## Exercise requirements
Please write out the listing beneath this sentence exactly, from its first line to the line with "Другие запчасти BMW X1 F48 (2015—201", and stop there.

## Source data
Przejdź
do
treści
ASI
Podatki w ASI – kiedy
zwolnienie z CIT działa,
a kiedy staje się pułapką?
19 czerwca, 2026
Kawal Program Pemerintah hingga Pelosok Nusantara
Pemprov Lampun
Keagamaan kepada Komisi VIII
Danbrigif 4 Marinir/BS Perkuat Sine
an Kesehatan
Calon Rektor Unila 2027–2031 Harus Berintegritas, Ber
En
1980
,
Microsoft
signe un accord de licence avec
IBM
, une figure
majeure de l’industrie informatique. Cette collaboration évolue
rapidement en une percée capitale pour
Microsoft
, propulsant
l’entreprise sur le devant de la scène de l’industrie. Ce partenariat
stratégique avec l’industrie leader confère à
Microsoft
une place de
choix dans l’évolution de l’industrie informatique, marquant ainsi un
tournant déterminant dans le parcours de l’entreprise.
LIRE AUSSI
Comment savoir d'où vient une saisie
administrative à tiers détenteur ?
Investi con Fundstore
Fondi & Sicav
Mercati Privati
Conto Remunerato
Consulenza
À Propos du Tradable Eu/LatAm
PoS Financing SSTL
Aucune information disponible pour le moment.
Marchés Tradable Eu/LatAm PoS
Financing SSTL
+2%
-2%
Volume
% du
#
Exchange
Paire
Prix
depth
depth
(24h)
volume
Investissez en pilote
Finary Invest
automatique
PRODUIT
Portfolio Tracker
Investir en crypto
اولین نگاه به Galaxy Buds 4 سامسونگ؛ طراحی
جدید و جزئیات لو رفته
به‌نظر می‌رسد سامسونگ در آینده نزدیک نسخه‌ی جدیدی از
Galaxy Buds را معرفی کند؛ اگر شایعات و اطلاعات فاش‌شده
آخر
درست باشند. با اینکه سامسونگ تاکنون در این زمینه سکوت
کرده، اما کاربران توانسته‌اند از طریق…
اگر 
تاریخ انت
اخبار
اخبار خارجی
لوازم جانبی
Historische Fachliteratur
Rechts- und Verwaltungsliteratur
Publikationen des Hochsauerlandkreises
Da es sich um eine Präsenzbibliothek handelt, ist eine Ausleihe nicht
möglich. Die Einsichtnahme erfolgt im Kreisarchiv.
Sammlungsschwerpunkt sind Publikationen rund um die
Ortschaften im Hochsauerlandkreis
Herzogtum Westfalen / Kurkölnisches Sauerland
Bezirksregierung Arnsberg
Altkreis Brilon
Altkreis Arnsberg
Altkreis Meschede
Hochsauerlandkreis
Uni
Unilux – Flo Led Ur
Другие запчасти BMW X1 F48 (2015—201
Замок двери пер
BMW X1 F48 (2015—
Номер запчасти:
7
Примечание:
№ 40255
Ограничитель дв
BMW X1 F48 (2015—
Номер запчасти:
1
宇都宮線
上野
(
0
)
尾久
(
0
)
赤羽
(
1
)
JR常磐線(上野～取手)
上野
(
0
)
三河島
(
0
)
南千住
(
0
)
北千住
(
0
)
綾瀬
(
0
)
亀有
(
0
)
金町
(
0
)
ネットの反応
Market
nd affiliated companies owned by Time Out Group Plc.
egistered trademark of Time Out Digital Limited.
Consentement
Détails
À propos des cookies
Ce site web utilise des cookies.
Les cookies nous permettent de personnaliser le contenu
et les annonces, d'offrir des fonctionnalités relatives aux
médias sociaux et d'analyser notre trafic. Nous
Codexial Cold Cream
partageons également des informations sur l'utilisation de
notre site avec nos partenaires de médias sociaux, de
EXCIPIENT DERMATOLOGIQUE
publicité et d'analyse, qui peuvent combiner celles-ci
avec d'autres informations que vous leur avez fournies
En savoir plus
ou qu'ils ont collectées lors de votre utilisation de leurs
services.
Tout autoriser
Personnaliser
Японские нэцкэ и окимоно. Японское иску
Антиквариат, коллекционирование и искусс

## Solution for this problem
Przejdź
do
treści
ASI
Podatki w ASI – kiedy
zwolnienie z CIT działa,
a kiedy staje się pułapką?
19 czerwca, 2026
Kawal Program Pemerintah hingga Pelosok Nusantara
Pemprov Lampun
Keagamaan kepada Komisi VIII
Danbrigif 4 Marinir/BS Perkuat Sine
an Kesehatan
Calon Rektor Unila 2027–2031 Harus Berintegritas, Ber
En
1980
,
Microsoft
signe un accord de licence avec
IBM
, une figure
majeure de l’industrie informatique. Cette collaboration évolue
rapidement en une percée capitale pour
Microsoft
, propulsant
l’entreprise sur le devant de la scène de l’industrie. Ce partenariat
stratégique avec l’industrie leader confère à
Microsoft
une place de
choix dans l’évolution de l’industrie informatique, marquant ainsi un
tournant déterminant dans le parcours de l’entreprise.
LIRE AUSSI
Comment savoir d'où vient une saisie
administrative à tiers détenteur ?
Investi con Fundstore
Fondi & Sicav
Mercati Privati
Conto Remunerato
Consulenza
À Propos du Tradable Eu/LatAm
PoS Financing SSTL
Aucune information disponible pour le moment.
Marchés Tradable Eu/LatAm PoS
Financing SSTL
+2%
-2%
Volume
% du
#
Exchange
Paire
Prix
depth
depth
(24h)
volume
Investissez en pilote
Finary Invest
automatique
PRODUIT
Portfolio Tracker
Investir en crypto
اولین نگاه به Galaxy Buds 4 سامسونگ؛ طراحی
جدید و جزئیات لو رفته
به‌نظر می‌رسد سامسونگ در آینده نزدیک نسخه‌ی جدیدی از
Galaxy Buds را معرفی کند؛ اگر شایعات و اطلاعات فاش‌شده
آخر
درست باشند. با اینکه سامسونگ تاکنون در این زمینه سکوت
کرده، اما کاربران توانسته‌اند از طریق…
اگر 
تاریخ انت
اخبار
اخبار خارجی
لوازم جانبی
Historische Fachliteratur
Rechts- und Verwaltungsliteratur
Publikationen des Hochsauerlandkreises
Da es sich um eine Präsenzbibliothek handelt, ist eine Ausleihe nicht
möglich. Die Einsichtnahme erfolgt im Kreisarchiv.
Sammlungsschwerpunkt sind Publikationen rund um die
Ortschaften im Hochsauerlandkreis
Herzogtum Westfalen / Kurkölnisches Sauerland
Bezirksregierung Arnsberg
Altkreis Brilon
Altkreis Arnsberg
Altkreis Meschede
Hochsauerlandkreis
Uni
Unilux – Flo Led Ur
Другие запчасти BMW X1 F48 (2015—201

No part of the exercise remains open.